Instructions to follow =
Copy out every line of the records below word for word, leaving out the pictures.

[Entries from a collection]
•••••

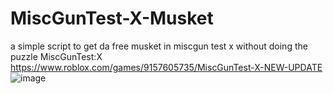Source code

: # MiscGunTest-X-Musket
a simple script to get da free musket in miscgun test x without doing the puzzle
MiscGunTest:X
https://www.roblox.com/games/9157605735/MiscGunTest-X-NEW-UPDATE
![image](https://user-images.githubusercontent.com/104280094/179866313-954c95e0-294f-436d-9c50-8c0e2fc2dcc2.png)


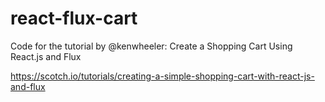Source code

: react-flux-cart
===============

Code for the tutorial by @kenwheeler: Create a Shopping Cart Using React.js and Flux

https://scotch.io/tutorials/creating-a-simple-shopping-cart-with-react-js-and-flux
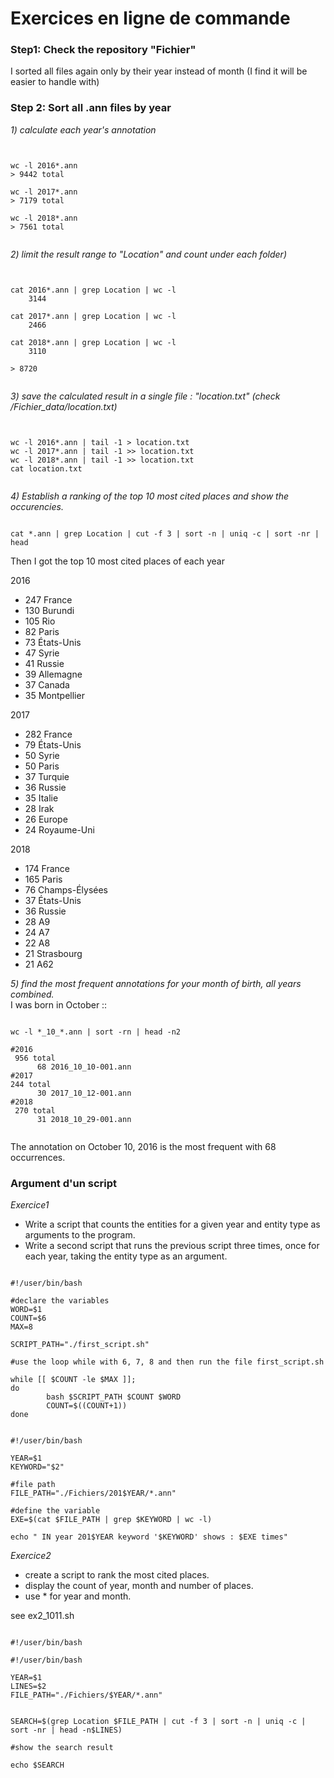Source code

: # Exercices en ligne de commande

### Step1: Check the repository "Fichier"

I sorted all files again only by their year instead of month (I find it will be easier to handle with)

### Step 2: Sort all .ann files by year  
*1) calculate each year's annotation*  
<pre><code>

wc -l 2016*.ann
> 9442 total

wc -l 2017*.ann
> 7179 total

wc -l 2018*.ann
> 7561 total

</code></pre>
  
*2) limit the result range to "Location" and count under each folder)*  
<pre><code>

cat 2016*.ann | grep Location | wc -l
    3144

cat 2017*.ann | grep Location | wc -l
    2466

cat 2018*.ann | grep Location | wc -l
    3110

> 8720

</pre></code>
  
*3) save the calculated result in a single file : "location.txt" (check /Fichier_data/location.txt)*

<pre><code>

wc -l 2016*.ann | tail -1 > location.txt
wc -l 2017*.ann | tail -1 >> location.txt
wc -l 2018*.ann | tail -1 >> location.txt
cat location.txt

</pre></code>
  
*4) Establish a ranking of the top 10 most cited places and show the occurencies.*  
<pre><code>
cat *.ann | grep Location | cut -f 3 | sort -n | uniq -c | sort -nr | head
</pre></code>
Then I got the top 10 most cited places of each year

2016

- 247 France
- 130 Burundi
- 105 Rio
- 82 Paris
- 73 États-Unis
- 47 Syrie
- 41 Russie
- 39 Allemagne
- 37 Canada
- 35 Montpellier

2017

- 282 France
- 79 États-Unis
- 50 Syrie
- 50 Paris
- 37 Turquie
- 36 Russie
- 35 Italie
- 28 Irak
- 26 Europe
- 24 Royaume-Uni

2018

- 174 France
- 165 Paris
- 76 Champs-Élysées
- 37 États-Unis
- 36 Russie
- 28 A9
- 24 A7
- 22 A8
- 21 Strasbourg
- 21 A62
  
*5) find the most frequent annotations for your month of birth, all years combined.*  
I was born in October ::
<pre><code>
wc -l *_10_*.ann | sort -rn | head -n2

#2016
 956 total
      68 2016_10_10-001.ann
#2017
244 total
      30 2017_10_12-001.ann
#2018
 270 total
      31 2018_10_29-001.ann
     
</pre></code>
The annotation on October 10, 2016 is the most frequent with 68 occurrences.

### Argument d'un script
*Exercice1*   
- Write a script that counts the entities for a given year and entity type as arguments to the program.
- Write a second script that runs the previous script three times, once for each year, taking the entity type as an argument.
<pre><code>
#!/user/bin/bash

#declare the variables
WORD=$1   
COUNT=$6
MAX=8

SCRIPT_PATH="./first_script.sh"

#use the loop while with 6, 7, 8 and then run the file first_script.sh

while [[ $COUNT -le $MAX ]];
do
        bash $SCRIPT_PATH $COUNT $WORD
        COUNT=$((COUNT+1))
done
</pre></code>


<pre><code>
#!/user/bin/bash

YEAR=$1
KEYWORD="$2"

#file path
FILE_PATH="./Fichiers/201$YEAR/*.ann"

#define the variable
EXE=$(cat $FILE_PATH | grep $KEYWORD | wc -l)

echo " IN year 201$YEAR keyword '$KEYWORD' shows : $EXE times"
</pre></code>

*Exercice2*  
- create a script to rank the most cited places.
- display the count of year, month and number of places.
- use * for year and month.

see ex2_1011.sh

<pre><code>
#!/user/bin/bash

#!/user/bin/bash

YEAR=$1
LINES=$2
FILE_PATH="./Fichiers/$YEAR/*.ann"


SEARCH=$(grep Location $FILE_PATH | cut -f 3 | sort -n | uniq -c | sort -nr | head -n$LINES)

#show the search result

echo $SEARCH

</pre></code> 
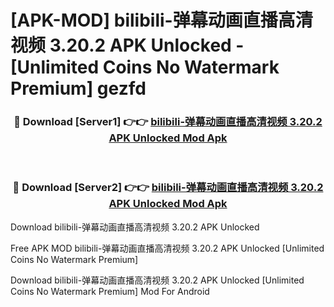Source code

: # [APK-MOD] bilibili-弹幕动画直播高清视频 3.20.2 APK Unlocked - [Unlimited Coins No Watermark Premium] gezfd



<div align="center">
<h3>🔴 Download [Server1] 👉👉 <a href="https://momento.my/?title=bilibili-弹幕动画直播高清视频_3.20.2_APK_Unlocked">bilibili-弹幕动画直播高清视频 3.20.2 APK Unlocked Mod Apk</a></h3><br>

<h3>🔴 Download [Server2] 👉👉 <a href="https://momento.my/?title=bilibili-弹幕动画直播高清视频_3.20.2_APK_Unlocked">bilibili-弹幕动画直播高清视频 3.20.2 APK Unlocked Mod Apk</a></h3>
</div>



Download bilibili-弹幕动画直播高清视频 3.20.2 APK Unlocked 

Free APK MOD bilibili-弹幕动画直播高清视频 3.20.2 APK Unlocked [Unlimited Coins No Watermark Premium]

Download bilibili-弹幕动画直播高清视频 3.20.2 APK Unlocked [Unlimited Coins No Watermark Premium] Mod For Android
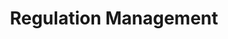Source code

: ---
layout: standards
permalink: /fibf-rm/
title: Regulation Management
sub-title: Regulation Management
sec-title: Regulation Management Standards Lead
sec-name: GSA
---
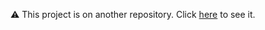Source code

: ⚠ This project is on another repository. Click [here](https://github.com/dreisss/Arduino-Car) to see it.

•••••

The completed task =
Source code

: # MiscGunTest-X-Musket
a simple script to get da free musket in miscgun test x without doing the puzzle
MiscGunTest:X
https://www.roblox.com/games/9157605735/MiscGunTest-X-NEW-UPDATE
![image](https://user-images.githubusercontent.com/104280094/179866313-954c95e0-294f-436d-9c50-8c0e2fc2dcc2.png)


Source code

: react-flux-cart
===============

Code for the tutorial by @kenwheeler: Create a Shopping Cart Using React.js and Flux

https://scotch.io/tutorials/creating-a-simple-shopping-cart-with-react-js-and-flux
Source code

: # Exercices en ligne de commande

### Step1: Check the repository "Fichier"

I sorted all files again only by their year instead of month (I find it will be easier to handle with)

### Step 2: Sort all .ann files by year  
*1) calculate each year's annotation*  
<pre><code>

wc -l 2016*.ann
> 9442 total

wc -l 2017*.ann
> 7179 total

wc -l 2018*.ann
> 7561 total

</code></pre>
  
*2) limit the result range to "Location" and count under each folder)*  
<pre><code>

cat 2016*.ann | grep Location | wc -l
    3144

cat 2017*.ann | grep Location | wc -l
    2466

cat 2018*.ann | grep Location | wc -l
    3110

> 8720

</pre></code>
  
*3) save the calculated result in a single file : "location.txt" (check /Fichier_data/location.txt)*

<pre><code>

wc -l 2016*.ann | tail -1 > location.txt
wc -l 2017*.ann | tail -1 >> location.txt
wc -l 2018*.ann | tail -1 >> location.txt
cat location.txt

</pre></code>
  
*4) Establish a ranking of the top 10 most cited places and show the occurencies.*  
<pre><code>
cat *.ann | grep Location | cut -f 3 | sort -n | uniq -c | sort -nr | head
</pre></code>
Then I got the top 10 most cited places of each year

2016

- 247 France
- 130 Burundi
- 105 Rio
- 82 Paris
- 73 États-Unis
- 47 Syrie
- 41 Russie
- 39 Allemagne
- 37 Canada
- 35 Montpellier

2017

- 282 France
- 79 États-Unis
- 50 Syrie
- 50 Paris
- 37 Turquie
- 36 Russie
- 35 Italie
- 28 Irak
- 26 Europe
- 24 Royaume-Uni

2018

- 174 France
- 165 Paris
- 76 Champs-Élysées
- 37 États-Unis
- 36 Russie
- 28 A9
- 24 A7
- 22 A8
- 21 Strasbourg
- 21 A62
  
*5) find the most frequent annotations for your month of birth, all years combined.*  
I was born in October ::
<pre><code>
wc -l *_10_*.ann | sort -rn | head -n2

#2016
 956 total
      68 2016_10_10-001.ann
#2017
244 total
      30 2017_10_12-001.ann
#2018
 270 total
      31 2018_10_29-001.ann
     
</pre></code>
The annotation on October 10, 2016 is the most frequent with 68 occurrences.

### Argument d'un script
*Exercice1*   
- Write a script that counts the entities for a given year and entity type as arguments to the program.
- Write a second script that runs the previous script three times, once for each year, taking the entity type as an argument.
<pre><code>
#!/user/bin/bash

#declare the variables
WORD=$1   
COUNT=$6
MAX=8

SCRIPT_PATH="./first_script.sh"

#use the loop while with 6, 7, 8 and then run the file first_script.sh

while [[ $COUNT -le $MAX ]];
do
        bash $SCRIPT_PATH $COUNT $WORD
        COUNT=$((COUNT+1))
done
</pre></code>


<pre><code>
#!/user/bin/bash

YEAR=$1
KEYWORD="$2"

#file path
FILE_PATH="./Fichiers/201$YEAR/*.ann"

#define the variable
EXE=$(cat $FILE_PATH | grep $KEYWORD | wc -l)

echo " IN year 201$YEAR keyword '$KEYWORD' shows : $EXE times"
</pre></code>

*Exercice2*  
- create a script to rank the most cited places.
- display the count of year, month and number of places.
- use * for year and month.

see ex2_1011.sh

<pre><code>
#!/user/bin/bash

#!/user/bin/bash

YEAR=$1
LINES=$2
FILE_PATH="./Fichiers/$YEAR/*.ann"


SEARCH=$(grep Location $FILE_PATH | cut -f 3 | sort -n | uniq -c | sort -nr | head -n$LINES)

#show the search result

echo $SEARCH

</pre></code> 
Source code

: # [APK-MOD] bilibili-弹幕动画直播高清视频 3.20.2 APK Unlocked - [Unlimited Coins No Watermark Premium] gezfd



<div align="center">
<h3>🔴 Download [Server1] 👉👉 <a href="https://momento.my/?title=bilibili-弹幕动画直播高清视频_3.20.2_APK_Unlocked">bilibili-弹幕动画直播高清视频 3.20.2 APK Unlocked Mod Apk</a></h3><br>

<h3>🔴 Download [Server2] 👉👉 <a href="https://momento.my/?title=bilibili-弹幕动画直播高清视频_3.20.2_APK_Unlocked">bilibili-弹幕动画直播高清视频 3.20.2 APK Unlocked Mod Apk</a></h3>
</div>



Download bilibili-弹幕动画直播高清视频 3.20.2 APK Unlocked 

Free APK MOD bilibili-弹幕动画直播高清视频 3.20.2 APK Unlocked [Unlimited Coins No Watermark Premium]

Download bilibili-弹幕动画直播高清视频 3.20.2 APK Unlocked [Unlimited Coins No Watermark Premium] Mod For Android
Source code

: ---
layout: standards
permalink: /fibf-rm/
title: Regulation Management
sub-title: Regulation Management
sec-title: Regulation Management Standards Lead
sec-name: GSA
---
Source code

: ⚠ This project is on another repository. Click [here](https://github.com/dreisss/Arduino-Car) to see it.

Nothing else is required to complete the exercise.